Besides pin counts, M12 connectors are also standardized on code versions. This defines the pin array, channels and notches to prevent improper mating, and electromagnetic shield design.

A-coded M12 connectors abound and are still used to network sensors and other small devices that run off dc power. B-coded M12 connectors are common in PROFIBUS installations. C-coded dual keyway (M12 Power) connectors excel in designs requiring the supply of ac power to small automation components. D-coded M12 connectors support 100 Mb/sec Ethernet as well as PROFINET connectivity.

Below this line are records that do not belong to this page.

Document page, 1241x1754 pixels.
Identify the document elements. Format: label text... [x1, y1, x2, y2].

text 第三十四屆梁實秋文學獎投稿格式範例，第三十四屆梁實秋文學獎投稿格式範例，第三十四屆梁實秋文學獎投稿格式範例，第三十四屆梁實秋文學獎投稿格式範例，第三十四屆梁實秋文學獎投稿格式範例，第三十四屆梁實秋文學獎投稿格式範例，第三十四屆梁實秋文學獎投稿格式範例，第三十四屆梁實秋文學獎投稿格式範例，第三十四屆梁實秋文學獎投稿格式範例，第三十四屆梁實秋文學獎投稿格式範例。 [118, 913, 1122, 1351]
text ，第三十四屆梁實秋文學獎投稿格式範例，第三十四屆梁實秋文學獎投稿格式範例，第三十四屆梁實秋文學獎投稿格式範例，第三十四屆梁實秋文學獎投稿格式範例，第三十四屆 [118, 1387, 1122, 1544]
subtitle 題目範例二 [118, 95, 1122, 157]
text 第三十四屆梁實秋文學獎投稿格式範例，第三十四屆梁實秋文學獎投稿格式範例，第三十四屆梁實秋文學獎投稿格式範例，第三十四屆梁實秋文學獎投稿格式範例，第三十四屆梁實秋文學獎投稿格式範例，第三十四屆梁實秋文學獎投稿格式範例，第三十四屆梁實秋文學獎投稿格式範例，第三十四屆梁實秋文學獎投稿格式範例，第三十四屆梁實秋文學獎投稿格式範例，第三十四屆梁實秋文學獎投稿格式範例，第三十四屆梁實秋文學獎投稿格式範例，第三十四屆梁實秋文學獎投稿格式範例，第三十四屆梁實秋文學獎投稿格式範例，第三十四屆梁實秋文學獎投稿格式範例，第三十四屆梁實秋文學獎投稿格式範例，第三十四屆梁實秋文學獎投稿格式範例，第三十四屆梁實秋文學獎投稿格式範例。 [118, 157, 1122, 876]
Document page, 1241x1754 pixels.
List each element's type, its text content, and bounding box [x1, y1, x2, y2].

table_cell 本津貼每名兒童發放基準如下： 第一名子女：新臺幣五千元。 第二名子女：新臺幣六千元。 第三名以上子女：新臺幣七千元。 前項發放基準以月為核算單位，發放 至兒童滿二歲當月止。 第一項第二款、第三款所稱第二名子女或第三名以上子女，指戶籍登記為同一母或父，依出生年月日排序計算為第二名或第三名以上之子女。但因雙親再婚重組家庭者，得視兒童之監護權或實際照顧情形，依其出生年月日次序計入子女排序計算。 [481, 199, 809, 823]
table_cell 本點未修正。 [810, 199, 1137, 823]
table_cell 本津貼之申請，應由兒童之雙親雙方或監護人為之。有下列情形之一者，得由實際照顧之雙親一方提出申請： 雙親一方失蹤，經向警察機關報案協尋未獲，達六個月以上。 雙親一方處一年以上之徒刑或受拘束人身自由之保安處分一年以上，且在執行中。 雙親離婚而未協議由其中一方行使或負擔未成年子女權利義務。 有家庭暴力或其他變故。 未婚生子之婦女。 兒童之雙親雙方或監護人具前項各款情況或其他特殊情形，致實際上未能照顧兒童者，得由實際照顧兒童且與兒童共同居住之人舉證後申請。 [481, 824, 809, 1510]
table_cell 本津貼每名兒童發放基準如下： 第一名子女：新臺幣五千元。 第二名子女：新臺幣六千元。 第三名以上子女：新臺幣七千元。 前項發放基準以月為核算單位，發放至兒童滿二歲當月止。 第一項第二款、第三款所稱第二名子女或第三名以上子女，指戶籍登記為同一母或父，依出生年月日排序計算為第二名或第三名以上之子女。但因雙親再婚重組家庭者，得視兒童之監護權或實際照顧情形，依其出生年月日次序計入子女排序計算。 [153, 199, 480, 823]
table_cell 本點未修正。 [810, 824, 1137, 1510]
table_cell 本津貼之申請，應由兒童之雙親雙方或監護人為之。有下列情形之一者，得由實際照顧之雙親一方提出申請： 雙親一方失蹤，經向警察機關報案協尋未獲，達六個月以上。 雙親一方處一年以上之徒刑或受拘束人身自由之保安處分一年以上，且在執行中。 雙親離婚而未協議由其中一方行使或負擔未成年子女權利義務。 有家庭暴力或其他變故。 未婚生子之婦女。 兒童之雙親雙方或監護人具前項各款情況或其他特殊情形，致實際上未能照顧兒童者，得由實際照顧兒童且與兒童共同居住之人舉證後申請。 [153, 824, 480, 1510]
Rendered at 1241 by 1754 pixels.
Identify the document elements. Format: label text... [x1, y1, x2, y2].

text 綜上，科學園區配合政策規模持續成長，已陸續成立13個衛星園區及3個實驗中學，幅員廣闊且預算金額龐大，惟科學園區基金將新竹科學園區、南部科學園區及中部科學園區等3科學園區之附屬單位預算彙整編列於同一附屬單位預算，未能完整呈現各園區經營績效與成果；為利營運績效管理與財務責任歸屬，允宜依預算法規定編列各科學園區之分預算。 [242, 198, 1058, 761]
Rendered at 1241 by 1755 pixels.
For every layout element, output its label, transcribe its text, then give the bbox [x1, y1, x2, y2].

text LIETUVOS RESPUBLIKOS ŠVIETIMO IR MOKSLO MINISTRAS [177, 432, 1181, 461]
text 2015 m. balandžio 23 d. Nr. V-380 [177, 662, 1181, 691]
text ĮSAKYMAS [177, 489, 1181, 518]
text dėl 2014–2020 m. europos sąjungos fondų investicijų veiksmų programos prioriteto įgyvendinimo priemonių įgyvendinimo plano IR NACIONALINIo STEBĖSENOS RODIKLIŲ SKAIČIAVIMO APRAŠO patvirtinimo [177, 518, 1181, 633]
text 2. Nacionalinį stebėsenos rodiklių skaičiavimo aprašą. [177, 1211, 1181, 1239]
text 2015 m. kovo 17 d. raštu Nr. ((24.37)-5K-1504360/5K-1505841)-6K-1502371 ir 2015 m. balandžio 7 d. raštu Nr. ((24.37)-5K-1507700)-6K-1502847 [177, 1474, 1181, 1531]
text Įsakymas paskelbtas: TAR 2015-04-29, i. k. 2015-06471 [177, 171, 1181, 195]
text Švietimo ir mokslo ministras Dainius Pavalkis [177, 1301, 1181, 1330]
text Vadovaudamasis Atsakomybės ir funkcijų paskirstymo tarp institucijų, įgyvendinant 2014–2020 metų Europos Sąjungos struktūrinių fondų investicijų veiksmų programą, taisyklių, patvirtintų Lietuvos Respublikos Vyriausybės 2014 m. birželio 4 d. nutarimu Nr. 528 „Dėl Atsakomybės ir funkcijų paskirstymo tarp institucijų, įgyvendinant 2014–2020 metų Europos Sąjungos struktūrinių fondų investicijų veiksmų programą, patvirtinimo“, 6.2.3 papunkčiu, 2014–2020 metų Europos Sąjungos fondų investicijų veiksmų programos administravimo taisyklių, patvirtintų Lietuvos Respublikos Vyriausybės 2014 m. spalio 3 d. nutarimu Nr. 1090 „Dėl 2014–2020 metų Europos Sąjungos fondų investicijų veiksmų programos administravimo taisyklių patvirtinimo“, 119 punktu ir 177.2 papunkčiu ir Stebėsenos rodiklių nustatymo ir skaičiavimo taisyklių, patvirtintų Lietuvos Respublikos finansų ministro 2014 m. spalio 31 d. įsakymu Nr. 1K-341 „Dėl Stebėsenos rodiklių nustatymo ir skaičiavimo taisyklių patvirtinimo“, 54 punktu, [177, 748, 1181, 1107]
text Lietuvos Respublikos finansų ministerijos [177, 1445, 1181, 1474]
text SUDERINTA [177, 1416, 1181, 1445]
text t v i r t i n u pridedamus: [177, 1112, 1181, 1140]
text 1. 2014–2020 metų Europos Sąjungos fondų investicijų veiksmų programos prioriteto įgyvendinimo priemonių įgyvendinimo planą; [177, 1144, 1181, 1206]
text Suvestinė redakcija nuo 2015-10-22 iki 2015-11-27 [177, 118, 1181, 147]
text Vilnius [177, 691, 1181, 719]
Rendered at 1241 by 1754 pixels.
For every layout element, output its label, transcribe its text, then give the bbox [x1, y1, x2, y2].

Newer M12 code versions include K-coded and L-coded connectors supporting the supply of ac and dc power, respectively. Similar options are S-coded connectors (capable of supplying up to 690 V to for running ac motors) and T-coded M12 connectors for dc power. However, X-coded M12 connectors have seen the most dramatic rise in use to support 10 Gb/sec industrial Ethernet as well as power supply to actuators such as step motors leveraging Power over Ethernet 802.3at (PoE+) connectivity. The latter provides enough wattage to run various actuators at full power.

Conclusion

Gone are the days when the cabling and physical networking of automated machines relied on hand twisting, insulating, and testing of bare wires through conduits that took electricians hundreds of hours to install. Today’s M12 connectors (along with other innovations in cabling as well as a burgeoning array of specialized cordsets) can often eliminate the need for specialized technicians to execute an install even while allowing for quick, safe, and fault-free setup that’s easy to replace if needed. In fact, M12 connectors are part of a larger trend in machine and factory automation towards simple, modular, and non-proprietary solutions.